SUPPLIED DATA:
=-=-=-=-=
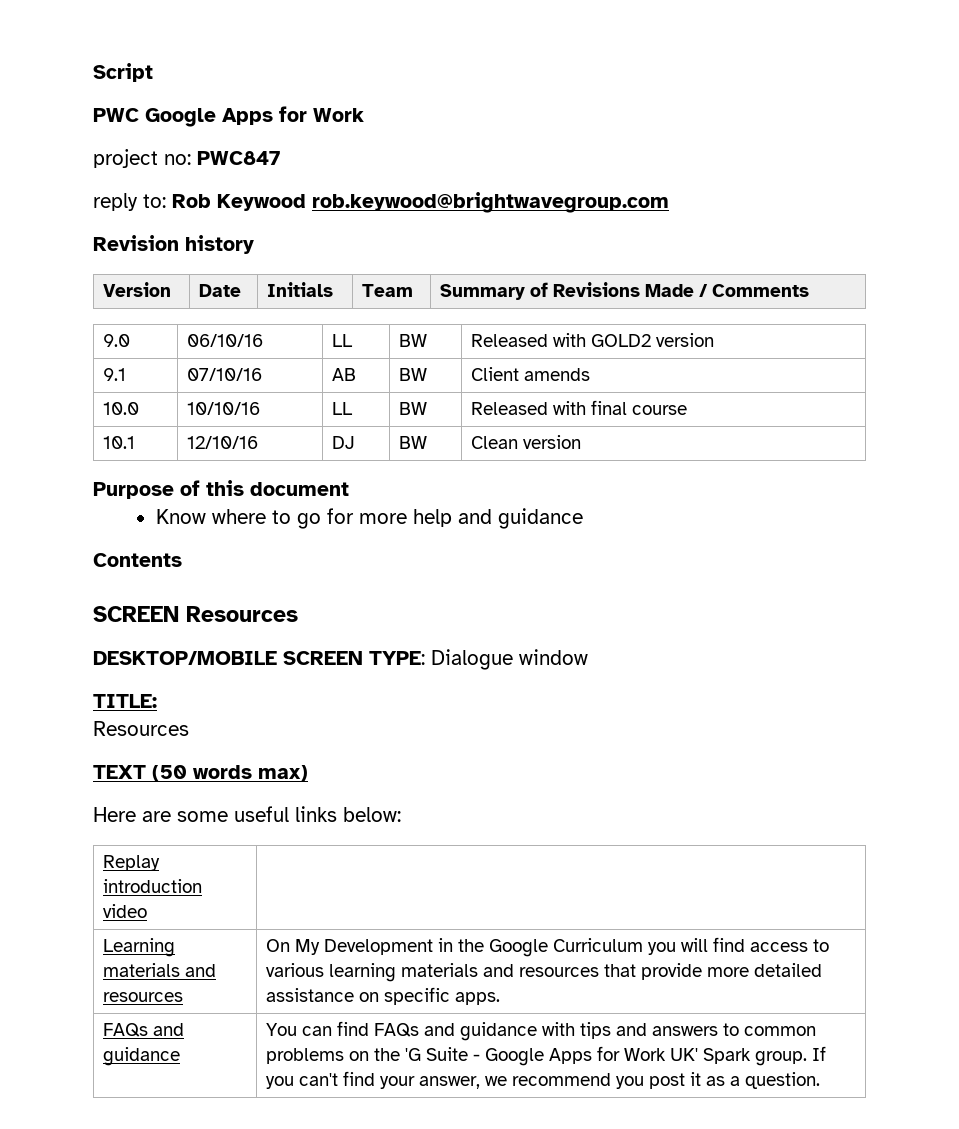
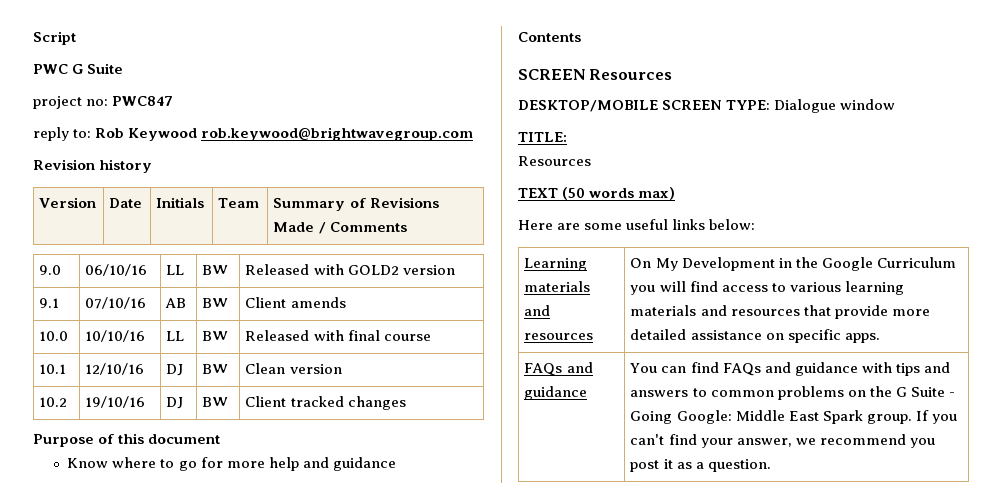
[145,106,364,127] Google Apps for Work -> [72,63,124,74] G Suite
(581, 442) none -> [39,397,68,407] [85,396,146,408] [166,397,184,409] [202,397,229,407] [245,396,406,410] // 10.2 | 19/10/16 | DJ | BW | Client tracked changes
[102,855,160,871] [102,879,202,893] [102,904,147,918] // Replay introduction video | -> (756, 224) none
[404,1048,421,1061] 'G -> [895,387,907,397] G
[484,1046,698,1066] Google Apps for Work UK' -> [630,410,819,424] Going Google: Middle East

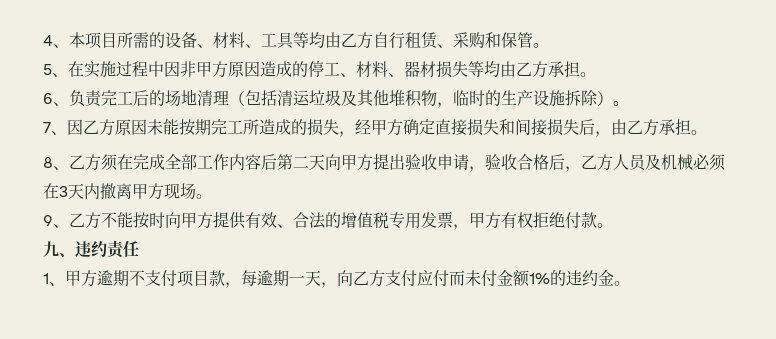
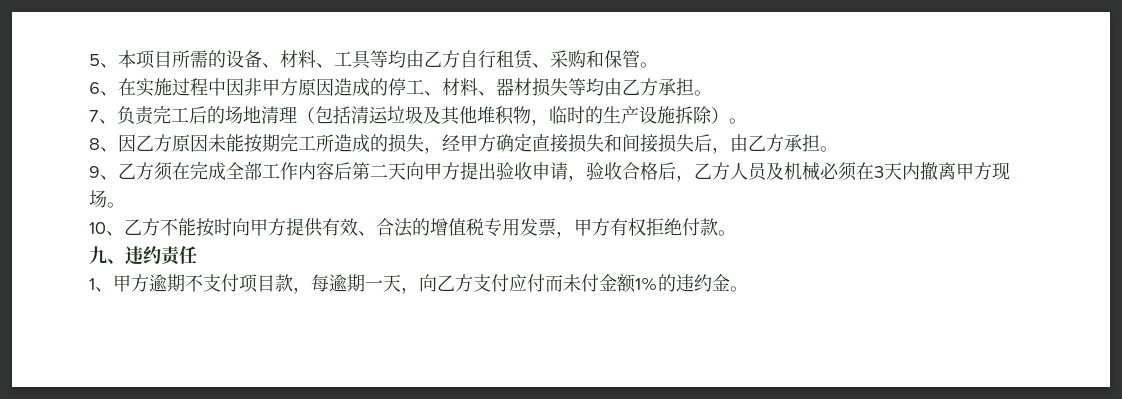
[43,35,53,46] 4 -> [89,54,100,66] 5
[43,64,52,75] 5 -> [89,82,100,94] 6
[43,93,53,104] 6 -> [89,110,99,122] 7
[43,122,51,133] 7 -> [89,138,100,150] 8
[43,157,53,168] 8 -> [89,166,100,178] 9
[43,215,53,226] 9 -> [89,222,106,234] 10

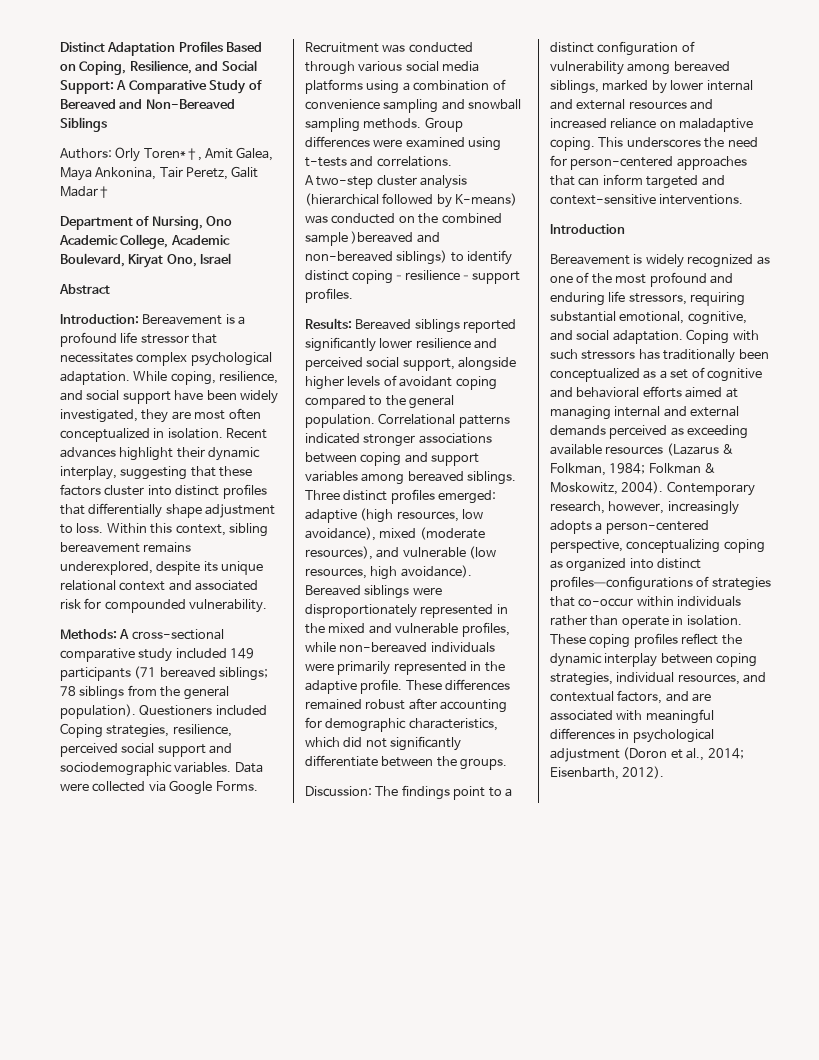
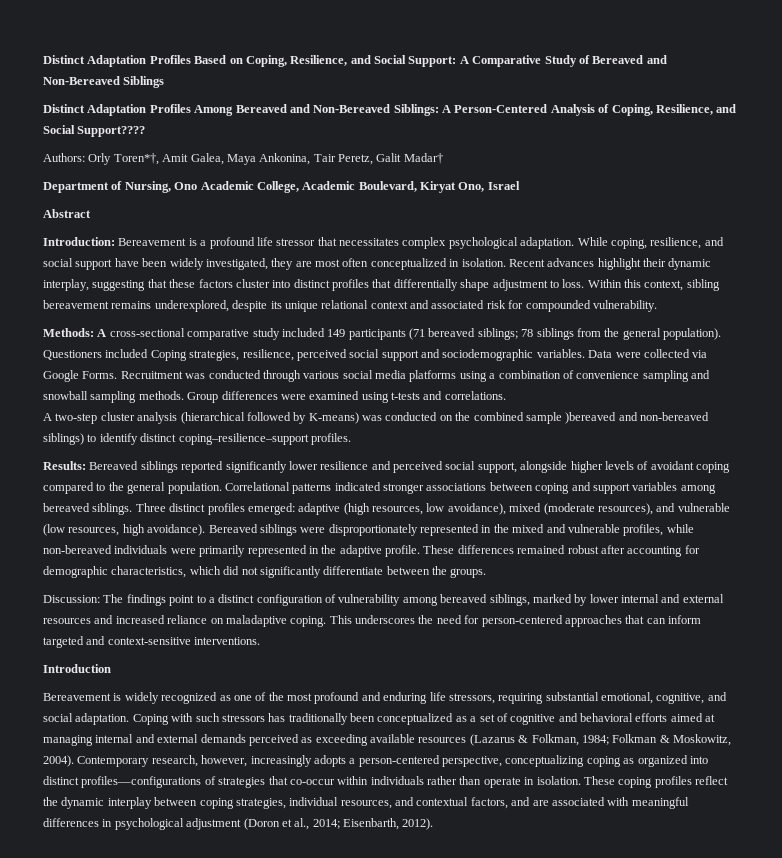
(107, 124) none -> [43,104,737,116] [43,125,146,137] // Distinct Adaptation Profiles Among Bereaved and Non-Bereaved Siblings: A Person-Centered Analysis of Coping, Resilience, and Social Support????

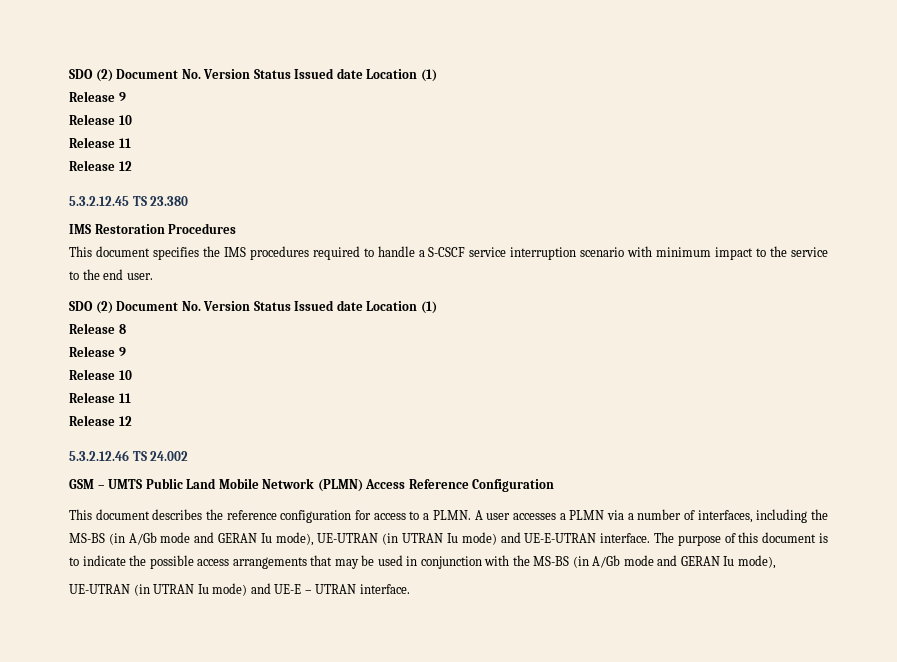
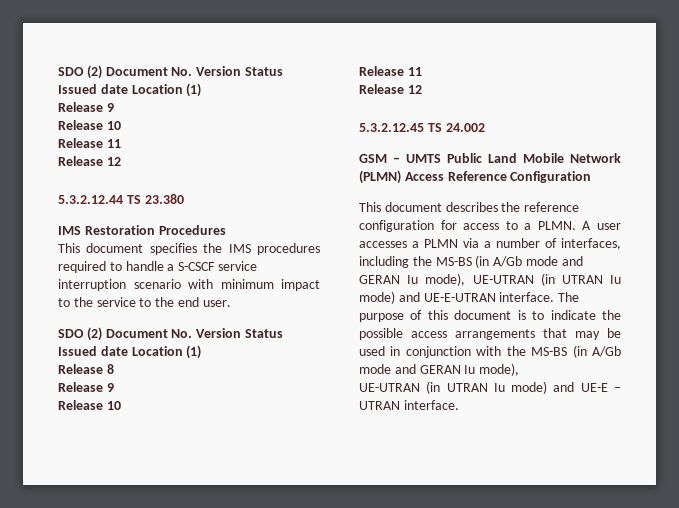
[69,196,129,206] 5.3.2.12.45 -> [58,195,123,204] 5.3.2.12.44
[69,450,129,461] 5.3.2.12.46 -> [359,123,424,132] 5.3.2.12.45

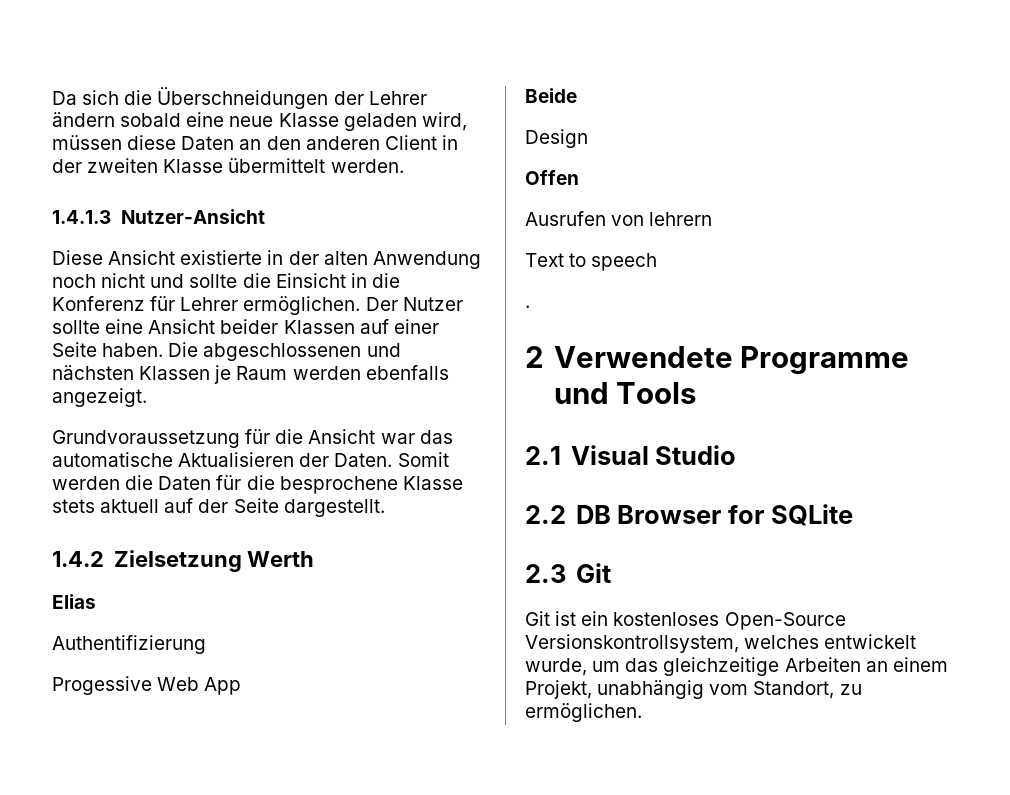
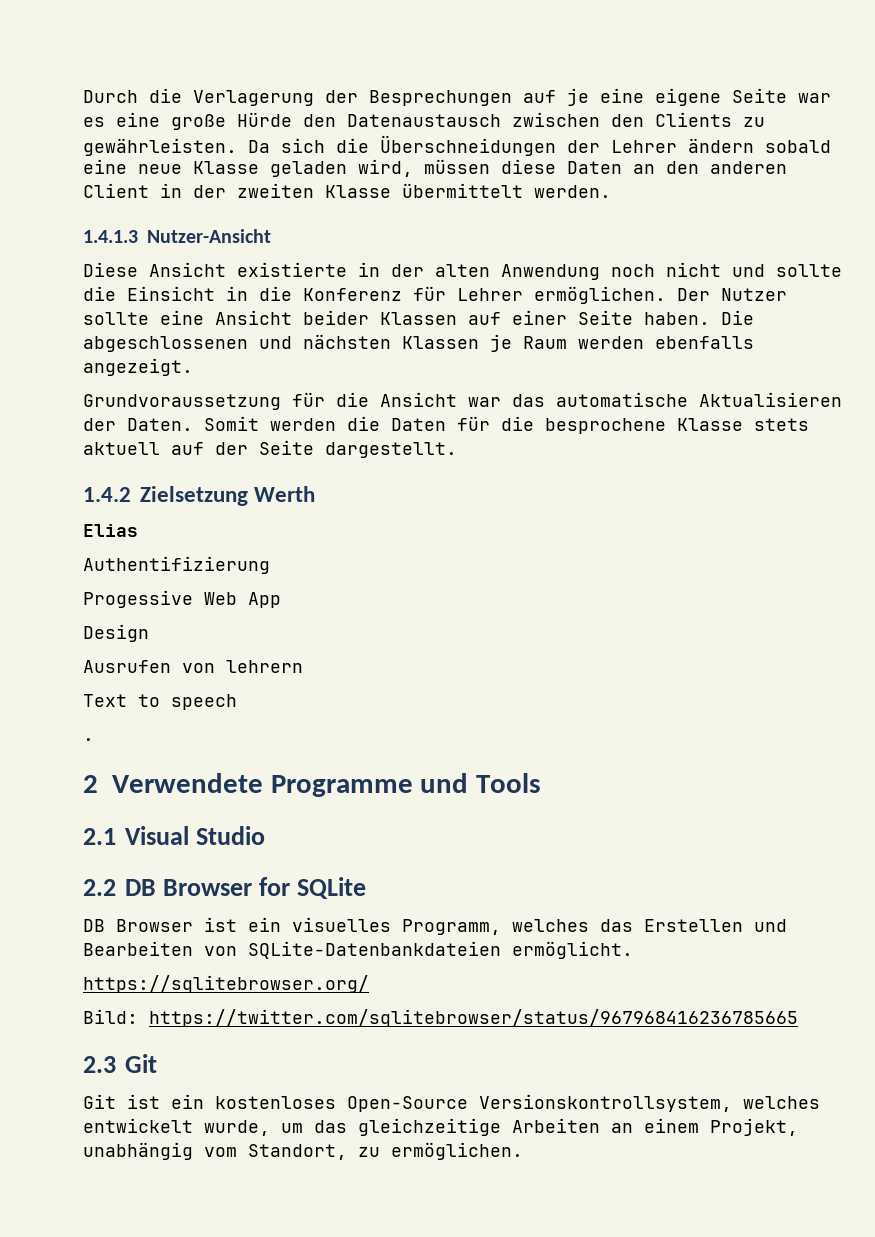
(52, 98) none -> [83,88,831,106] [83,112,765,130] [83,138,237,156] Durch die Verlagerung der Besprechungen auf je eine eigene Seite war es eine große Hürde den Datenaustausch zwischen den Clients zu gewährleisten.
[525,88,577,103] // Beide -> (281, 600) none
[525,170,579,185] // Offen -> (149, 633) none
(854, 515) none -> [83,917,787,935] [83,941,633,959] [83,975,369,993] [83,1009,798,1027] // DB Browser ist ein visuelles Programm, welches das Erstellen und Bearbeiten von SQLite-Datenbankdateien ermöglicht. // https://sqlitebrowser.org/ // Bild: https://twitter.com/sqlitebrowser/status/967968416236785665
=-=-=-=-=
REQUEST: Set every entry down again word for word, but not the pictures.

TASK OUTPUT:
[145,106,364,127] Google Apps for Work -> [72,63,124,74] G Suite
(581, 442) none -> [39,397,68,407] [85,396,146,408] [166,397,184,409] [202,397,229,407] [245,396,406,410] // 10.2 | 19/10/16 | DJ | BW | Client tracked changes
[102,855,160,871] [102,879,202,893] [102,904,147,918] // Replay introduction video | -> (756, 224) none
[404,1048,421,1061] 'G -> [895,387,907,397] G
[484,1046,698,1066] Google Apps for Work UK' -> [630,410,819,424] Going Google: Middle East

[43,35,53,46] 4 -> [89,54,100,66] 5
[43,64,52,75] 5 -> [89,82,100,94] 6
[43,93,53,104] 6 -> [89,110,99,122] 7
[43,122,51,133] 7 -> [89,138,100,150] 8
[43,157,53,168] 8 -> [89,166,100,178] 9
[43,215,53,226] 9 -> [89,222,106,234] 10

(107, 124) none -> [43,104,737,116] [43,125,146,137] // Distinct Adaptation Profiles Among Bereaved and Non-Bereaved Siblings: A Person-Centered Analysis of Coping, Resilience, and Social Support????

[69,196,129,206] 5.3.2.12.45 -> [58,195,123,204] 5.3.2.12.44
[69,450,129,461] 5.3.2.12.46 -> [359,123,424,132] 5.3.2.12.45

(52, 98) none -> [83,88,831,106] [83,112,765,130] [83,138,237,156] Durch die Verlagerung der Besprechungen auf je eine eigene Seite war es eine große Hürde den Datenaustausch zwischen den Clients zu gewährleisten.
[525,88,577,103] // Beide -> (281, 600) none
[525,170,579,185] // Offen -> (149, 633) none
(854, 515) none -> [83,917,787,935] [83,941,633,959] [83,975,369,993] [83,1009,798,1027] // DB Browser ist ein visuelles Programm, welches das Erstellen und Bearbeiten von SQLite-Datenbankdateien ermöglicht. // https://sqlitebrowser.org/ // Bild: https://twitter.com/sqlitebrowser/status/967968416236785665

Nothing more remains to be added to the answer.